Blogger Mike Croghan said...

Mmmm...sushi. :-)

2:11 AM  
Blogger Cori said...

I followed the link but couldn't see where Borg reconciled the peaceful image of Jesus with the violent one. I've just started immersing myself in 'peace' literature and also really struggle with the amount of violence in the Bible.

For example, at the end of that beautiful, intimate-seeming Psalm 139, everyone leaves off the last few verses, which are terrible! What is that??! Any ideas??

7:52 AM  
Blogger P3T3RK3Y5 said...

cori -- uhhh, well - you got me.

mr croghan and i saw Borg live - and that was just a link to that said event. very obfuscatory of me.

Borg's point was that the author of Mark was writing "post-easter" (using Borg's terminology) and so it is inevitable that post-easter we think to ourselves "oh, i know why He did that" -- just because humans are all good pattern matchers.

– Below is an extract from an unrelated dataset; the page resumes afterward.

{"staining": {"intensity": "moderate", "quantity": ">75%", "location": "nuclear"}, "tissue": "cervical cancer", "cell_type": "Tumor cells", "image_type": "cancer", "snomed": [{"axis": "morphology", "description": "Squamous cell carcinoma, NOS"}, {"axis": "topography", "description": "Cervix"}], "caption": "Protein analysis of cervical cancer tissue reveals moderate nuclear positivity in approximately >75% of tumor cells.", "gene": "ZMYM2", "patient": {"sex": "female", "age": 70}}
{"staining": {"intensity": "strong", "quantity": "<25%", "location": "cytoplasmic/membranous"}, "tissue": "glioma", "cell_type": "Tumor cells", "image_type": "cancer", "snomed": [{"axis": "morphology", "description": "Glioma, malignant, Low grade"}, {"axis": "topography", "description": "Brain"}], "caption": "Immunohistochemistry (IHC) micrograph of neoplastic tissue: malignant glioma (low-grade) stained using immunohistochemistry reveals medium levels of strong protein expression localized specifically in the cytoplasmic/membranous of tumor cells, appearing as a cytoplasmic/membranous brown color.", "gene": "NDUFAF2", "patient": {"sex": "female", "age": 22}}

my point is, it makes sense to me that Jesus' experience of that act was that of a Jewish Prophet - thus Jesus wasn't being violent - he was being dramatic - big difference.

7:28 PM  
Blogger P3T3RK3Y5 said...

btw - i'm not offering any proofs or anything scholarly or any lines of causality to support my thinking. i'm just blathering here. and i may be off base - but initially i like the thought, and i might play with it a while.

oh, and i totally agree with you about those few verses in psalm 139 - i’m much humbler / sympathetic when i hear about like passages in the Qur'an.